Ex. [^ABC] means not A or B or C
A lesser known special character is the period (.) Which outside the character class usually means any character except a newline but inside the character class matches only a period.
In the string 123.456
.+ matches the entire string
but [.]+ only matches the period in the string
I say this is lesser known because most of the expressions I’ve seen escape the period within the character class [\.] While this isn't wrong is also isn't necessary but I think a lot of people think it is.
The only other special character I see mentioned regarding a character class is \b which has a totally different meaning inside the brackets than outside.
But the special character I haven't seen mentioned is the dash (-)
While working on my latest version of my datetime regex I realized something tricky about character classes. I use the dash as one of my three date separators a period or a slash or a dash using the character class [./-] notice that none of the characters are escaped . I mentioned to someone about adding an additional separator, a colon (:), to the class when I realized you can't just add it to the end of the existing characters. [./-:] does not simply add the colon to the previous group of three characters. It also adds all of the digits and removes the dash. Though most may know you can use the dash to specify a range [a-zA-Z] for all the characters in the English alphabet or [0-9] ,for digit zero through nine, are some common constructs. But it's not restricted to being used with only those characters or combinations, those are just used the most. In fact the range can be between any two SINGLE characters.
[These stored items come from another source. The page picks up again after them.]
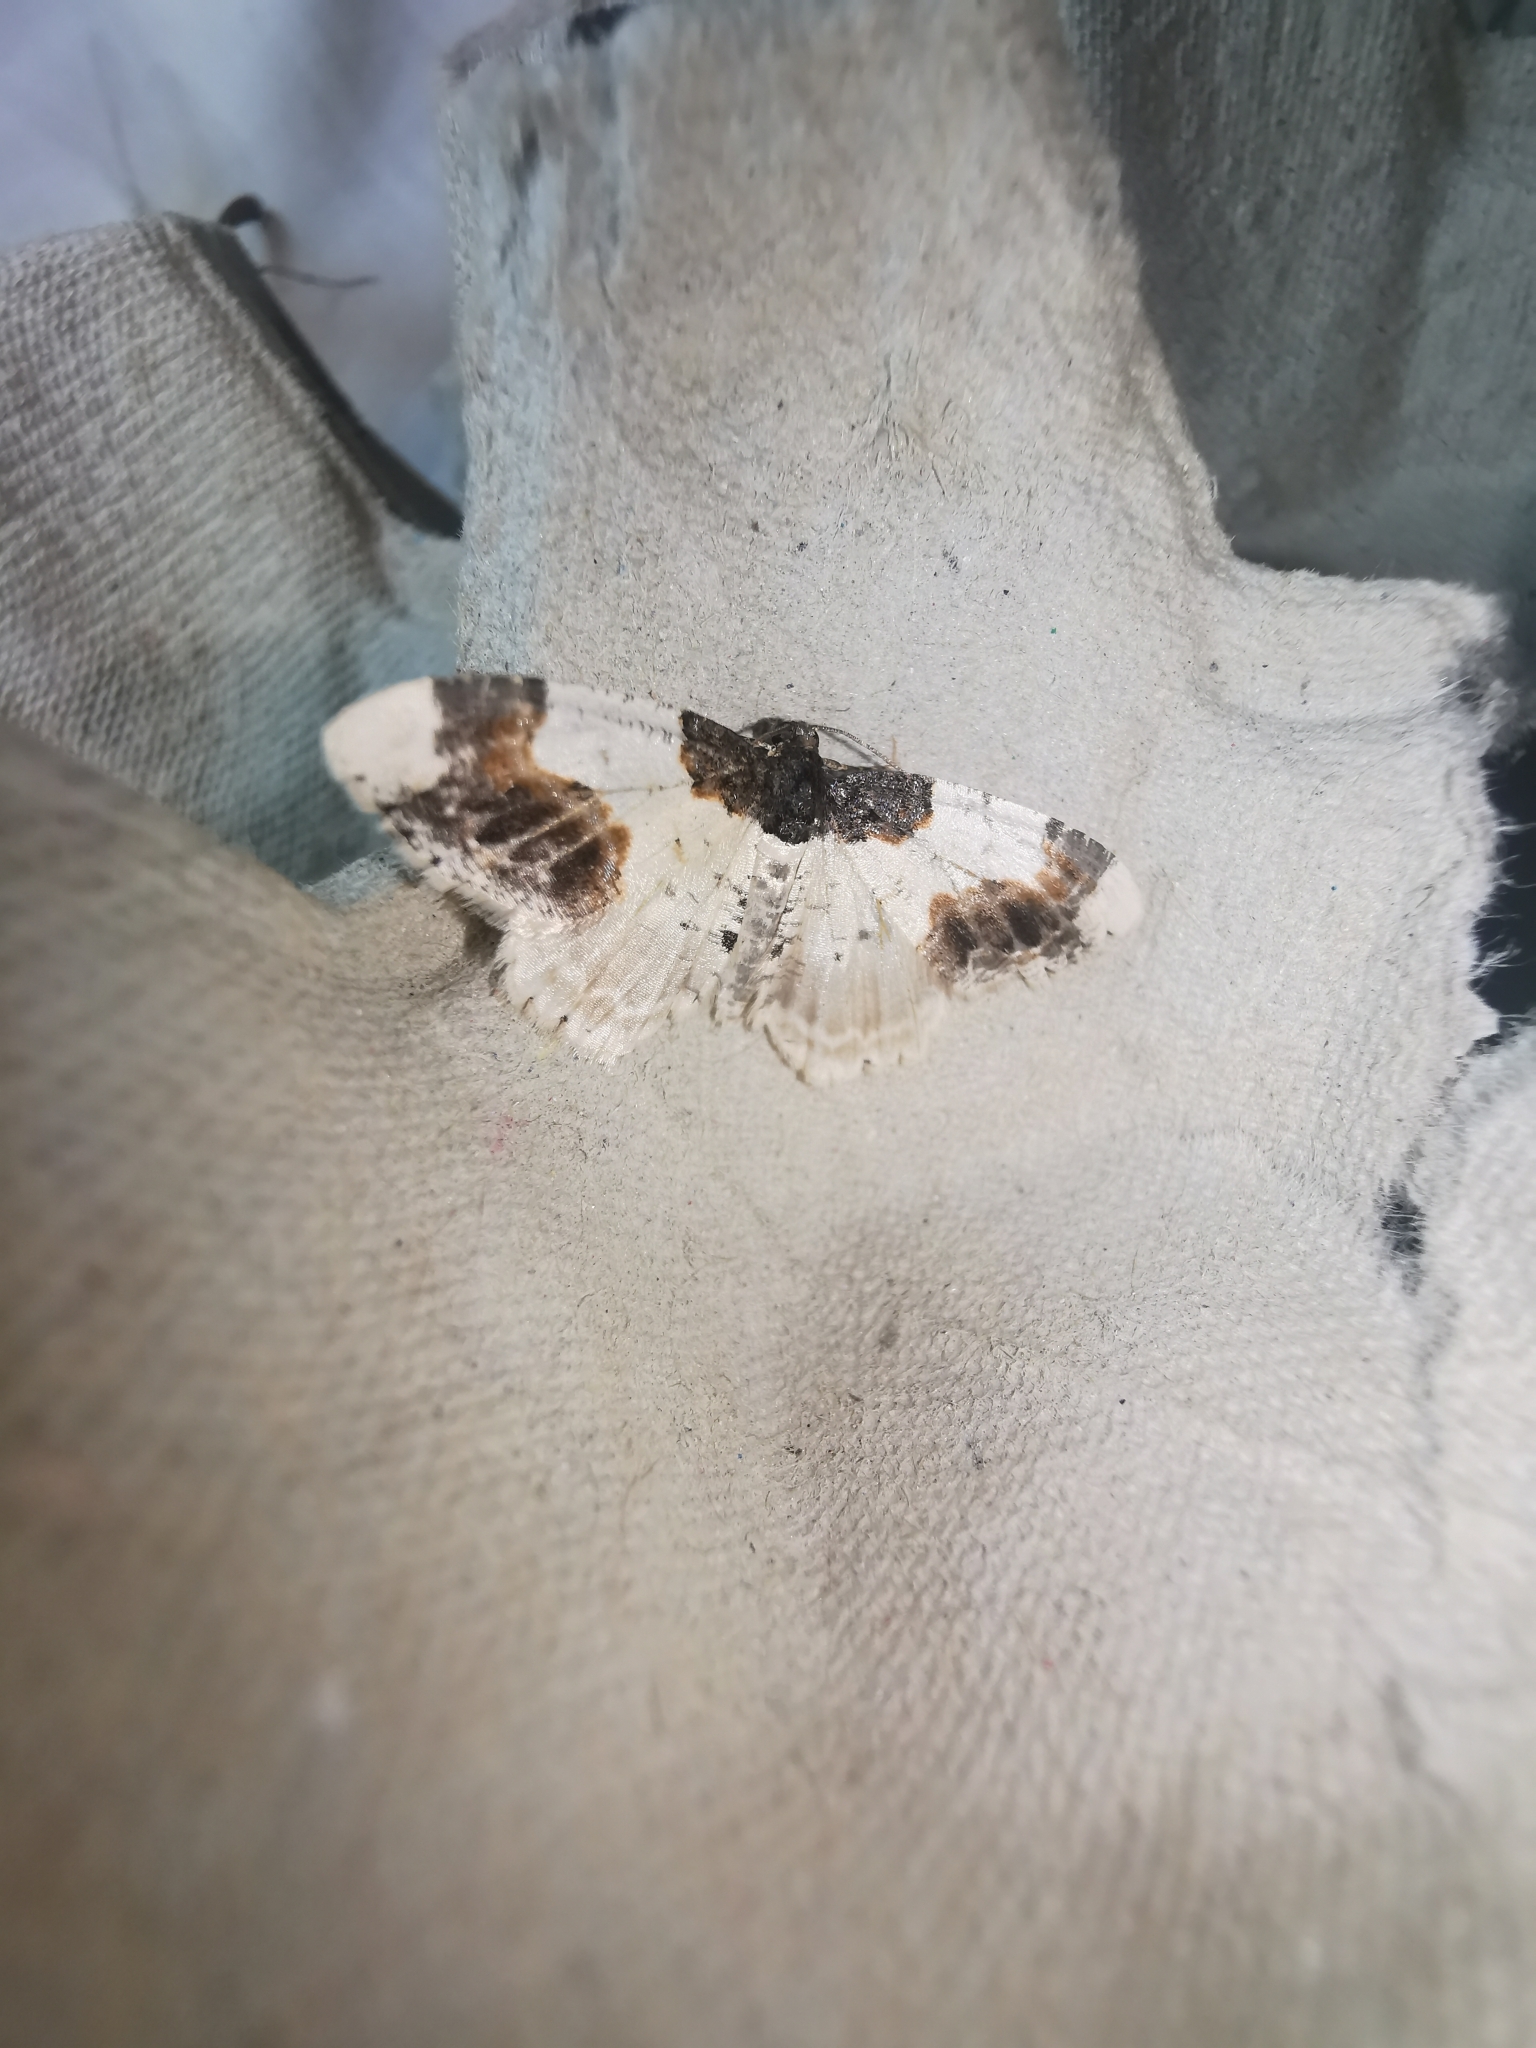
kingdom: Animalia
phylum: Arthropoda
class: Insecta
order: Lepidoptera
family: Geometridae
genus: Ligdia
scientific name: Ligdia adustata
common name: Scorched carpet
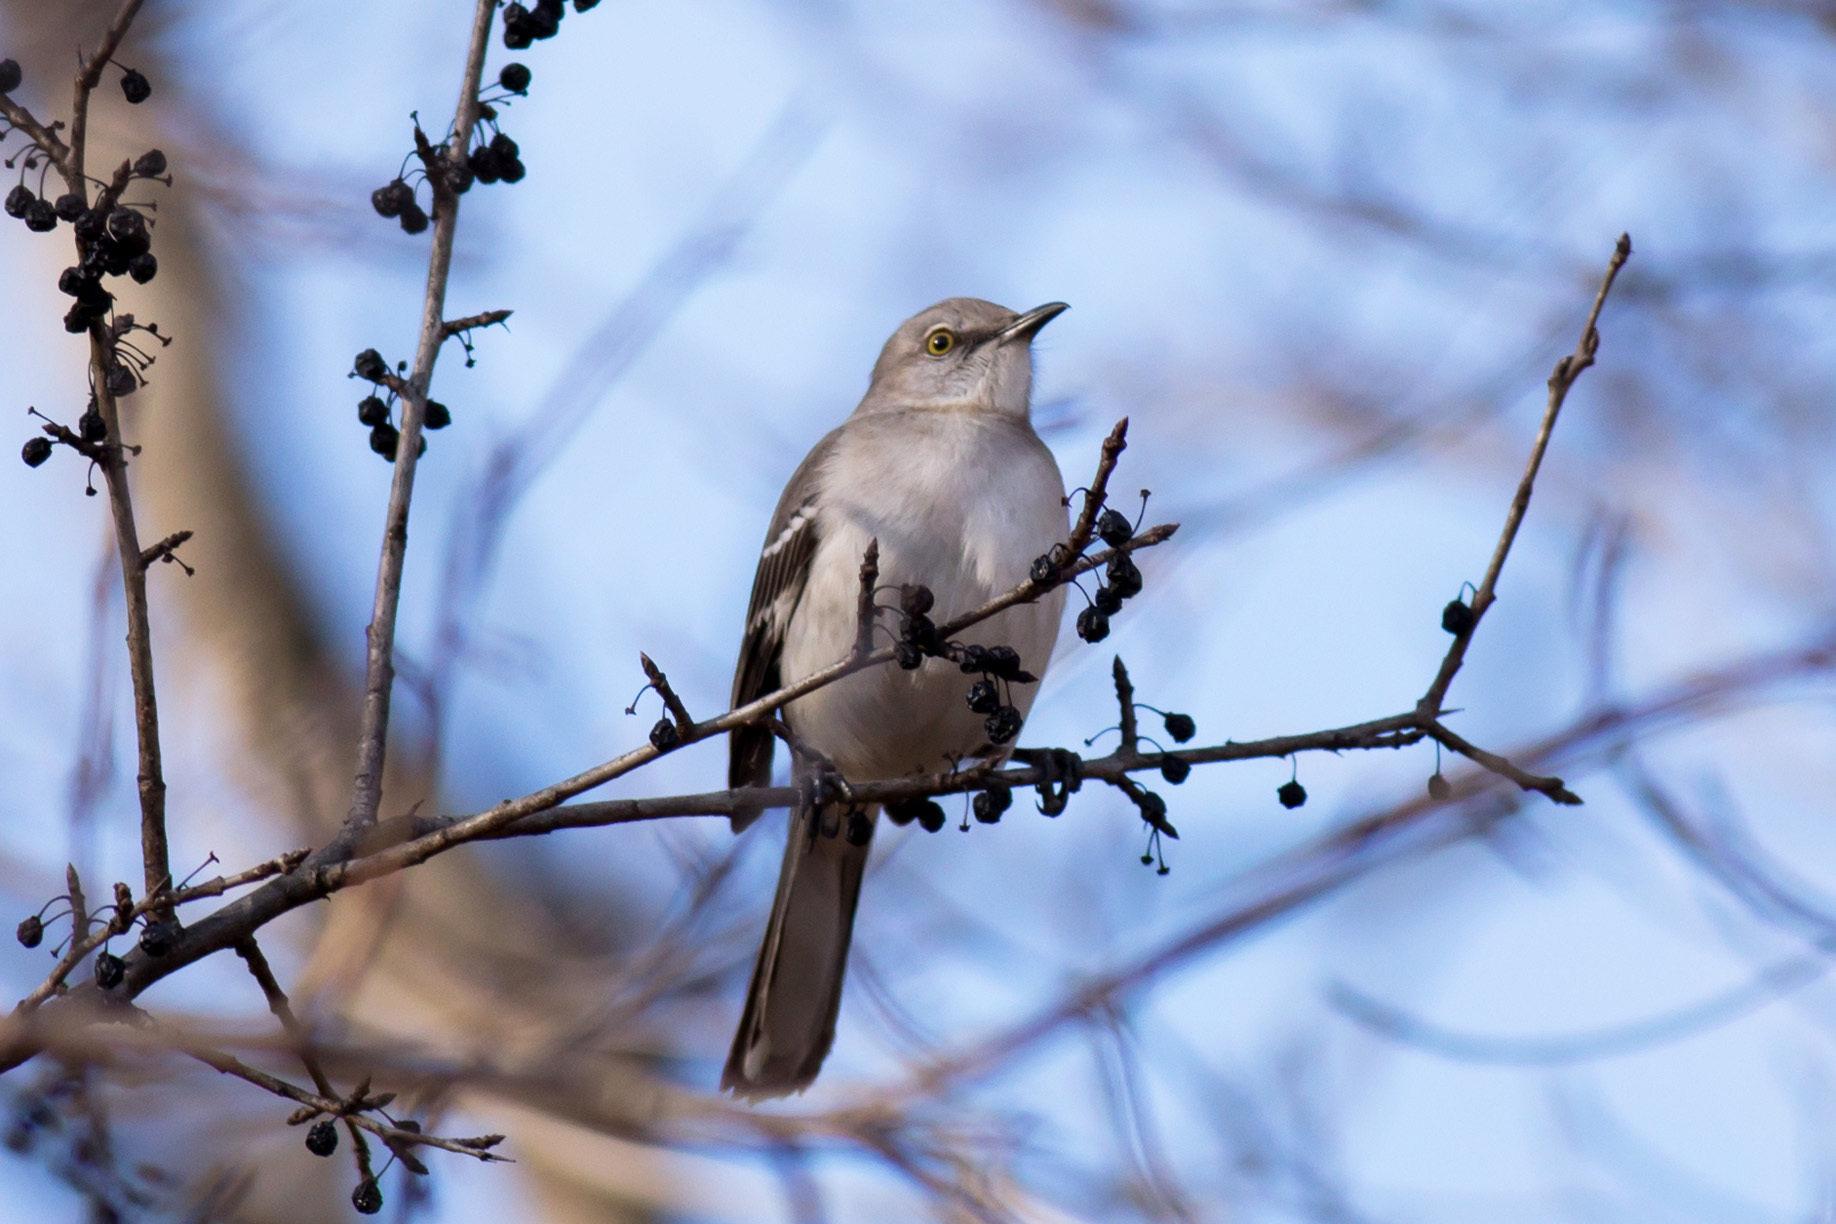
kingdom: Animalia
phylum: Chordata
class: Aves
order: Passeriformes
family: Mimidae
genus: Mimus
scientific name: Mimus polyglottos
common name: Northern mockingbird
So [&-Z] is perfectly valid to match all digit and upper case letters plus a lot of other characters, like = or @ and others. By default it will just be the range between the two ASCII or Unicode values so you can type in a value or use the ASCII \xXX syntax or Unicode characters with the \uXXXX syntax. The only catch is the second character must have a higher (ASCII or Unicode) value than the first
But here's the tricky part its only a range indicator if it's between two SINGLE characters, or an escaped equivalent of a single character \xXX or \uXXXX. Otherwise it only matches a dash. In my character class used in my datetime regex [./-] it only matches a dash because it at the end of the list of characters. If it was at the beginning it would also work but [.-/] is not the same. In fact the dash doesn't match. I think I realized this in an earlier version of the datetime regex but I didn't fully grasp what was happening. You'll notice I stressed the words 'single character' because as of this writing if the dash is between and character escape that represent multiple characters and a single character a dash matches only a dash
For instance [0-Z] matches a bunch of characters include digits and Uppercase English letters but [\d-Z] matches any digit or a dash or a Z.
Bottom line if you want to match a dash in a character classes with other characters place it first or last or be safe and escape it.